(WHAT YOU HAVE TO DO) Reproduce, character for character, the entries from their opening line through the line with "FIGURE1 18 F-fluorodeoxyglucose".

[Stored data entries]
########

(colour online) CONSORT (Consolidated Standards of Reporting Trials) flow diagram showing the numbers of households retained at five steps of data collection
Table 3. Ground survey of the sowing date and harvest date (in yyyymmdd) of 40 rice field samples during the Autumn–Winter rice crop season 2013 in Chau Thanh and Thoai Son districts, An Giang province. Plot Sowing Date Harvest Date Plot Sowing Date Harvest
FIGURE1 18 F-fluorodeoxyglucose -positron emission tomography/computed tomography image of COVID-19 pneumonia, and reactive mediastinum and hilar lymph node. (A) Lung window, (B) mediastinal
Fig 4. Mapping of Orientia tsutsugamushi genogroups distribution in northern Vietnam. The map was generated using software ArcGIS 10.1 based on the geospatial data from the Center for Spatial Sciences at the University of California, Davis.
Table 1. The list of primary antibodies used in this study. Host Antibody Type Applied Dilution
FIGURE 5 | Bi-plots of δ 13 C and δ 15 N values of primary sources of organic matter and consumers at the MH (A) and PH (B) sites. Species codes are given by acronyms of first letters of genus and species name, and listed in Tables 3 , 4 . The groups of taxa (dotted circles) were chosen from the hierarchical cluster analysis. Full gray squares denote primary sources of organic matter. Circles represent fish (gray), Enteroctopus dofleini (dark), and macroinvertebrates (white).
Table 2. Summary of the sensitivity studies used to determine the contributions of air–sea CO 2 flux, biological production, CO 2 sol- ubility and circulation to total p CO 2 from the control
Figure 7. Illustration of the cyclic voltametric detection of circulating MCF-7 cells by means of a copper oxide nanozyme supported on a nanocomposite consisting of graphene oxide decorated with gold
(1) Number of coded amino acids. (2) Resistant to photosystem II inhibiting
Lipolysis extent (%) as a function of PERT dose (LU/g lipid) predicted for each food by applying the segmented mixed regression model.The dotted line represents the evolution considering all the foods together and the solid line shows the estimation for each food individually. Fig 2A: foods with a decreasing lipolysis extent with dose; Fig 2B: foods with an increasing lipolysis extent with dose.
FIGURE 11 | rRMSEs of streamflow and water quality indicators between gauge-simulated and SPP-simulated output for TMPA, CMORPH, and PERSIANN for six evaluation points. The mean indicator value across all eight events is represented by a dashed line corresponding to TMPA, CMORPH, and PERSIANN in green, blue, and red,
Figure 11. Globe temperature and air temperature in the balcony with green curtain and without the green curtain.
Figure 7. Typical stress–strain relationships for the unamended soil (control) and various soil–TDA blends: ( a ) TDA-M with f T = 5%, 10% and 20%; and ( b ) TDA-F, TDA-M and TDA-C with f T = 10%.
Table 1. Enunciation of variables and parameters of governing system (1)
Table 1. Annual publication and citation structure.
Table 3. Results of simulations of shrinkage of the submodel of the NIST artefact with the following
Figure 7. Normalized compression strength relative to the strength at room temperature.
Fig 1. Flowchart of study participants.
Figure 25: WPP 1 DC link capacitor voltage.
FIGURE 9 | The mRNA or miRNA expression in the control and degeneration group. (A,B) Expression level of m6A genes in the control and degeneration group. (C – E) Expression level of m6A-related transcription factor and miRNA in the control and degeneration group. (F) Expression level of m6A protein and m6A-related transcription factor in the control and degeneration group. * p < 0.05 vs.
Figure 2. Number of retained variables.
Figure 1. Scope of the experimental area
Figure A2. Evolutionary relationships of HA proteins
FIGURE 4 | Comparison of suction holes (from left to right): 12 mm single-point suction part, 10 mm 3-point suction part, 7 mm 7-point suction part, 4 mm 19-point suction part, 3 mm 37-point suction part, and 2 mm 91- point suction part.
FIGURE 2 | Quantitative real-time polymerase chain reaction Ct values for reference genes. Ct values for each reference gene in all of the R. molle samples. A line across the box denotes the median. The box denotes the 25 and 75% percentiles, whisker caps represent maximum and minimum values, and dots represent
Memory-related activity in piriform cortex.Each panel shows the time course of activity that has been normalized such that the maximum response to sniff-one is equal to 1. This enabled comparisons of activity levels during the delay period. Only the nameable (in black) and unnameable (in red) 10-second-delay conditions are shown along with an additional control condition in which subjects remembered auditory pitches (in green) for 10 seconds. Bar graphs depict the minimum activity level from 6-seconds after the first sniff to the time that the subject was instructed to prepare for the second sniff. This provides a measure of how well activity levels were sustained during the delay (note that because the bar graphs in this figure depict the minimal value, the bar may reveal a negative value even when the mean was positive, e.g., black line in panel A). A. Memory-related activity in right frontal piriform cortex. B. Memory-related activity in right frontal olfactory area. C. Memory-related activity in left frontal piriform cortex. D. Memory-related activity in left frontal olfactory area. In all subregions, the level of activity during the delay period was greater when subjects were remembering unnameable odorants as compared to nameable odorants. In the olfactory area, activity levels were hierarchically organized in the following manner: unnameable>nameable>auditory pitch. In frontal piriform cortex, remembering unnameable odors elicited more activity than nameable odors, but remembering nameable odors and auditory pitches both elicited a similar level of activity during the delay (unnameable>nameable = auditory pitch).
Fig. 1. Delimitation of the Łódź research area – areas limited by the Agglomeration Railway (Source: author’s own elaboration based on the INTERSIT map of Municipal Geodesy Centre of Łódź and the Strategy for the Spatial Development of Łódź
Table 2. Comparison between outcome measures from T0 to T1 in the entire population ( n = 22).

########

(OUTPUT OF THE TASK)
(colour online) CONSORT (Consolidated Standards of Reporting Trials) flow diagram showing the numbers of households retained at five steps of data collection
Table 3. Ground survey of the sowing date and harvest date (in yyyymmdd) of 40 rice field samples during the Autumn–Winter rice crop season 2013 in Chau Thanh and Thoai Son districts, An Giang province. Plot Sowing Date Harvest Date Plot Sowing Date Harvest
FIGURE1 18 F-fluorodeoxyglucose -positron emission tomography/computed tomography image of COVID-19 pneumonia, and reactive mediastinum and hilar lymph node. (A) Lung window, (B) mediastinal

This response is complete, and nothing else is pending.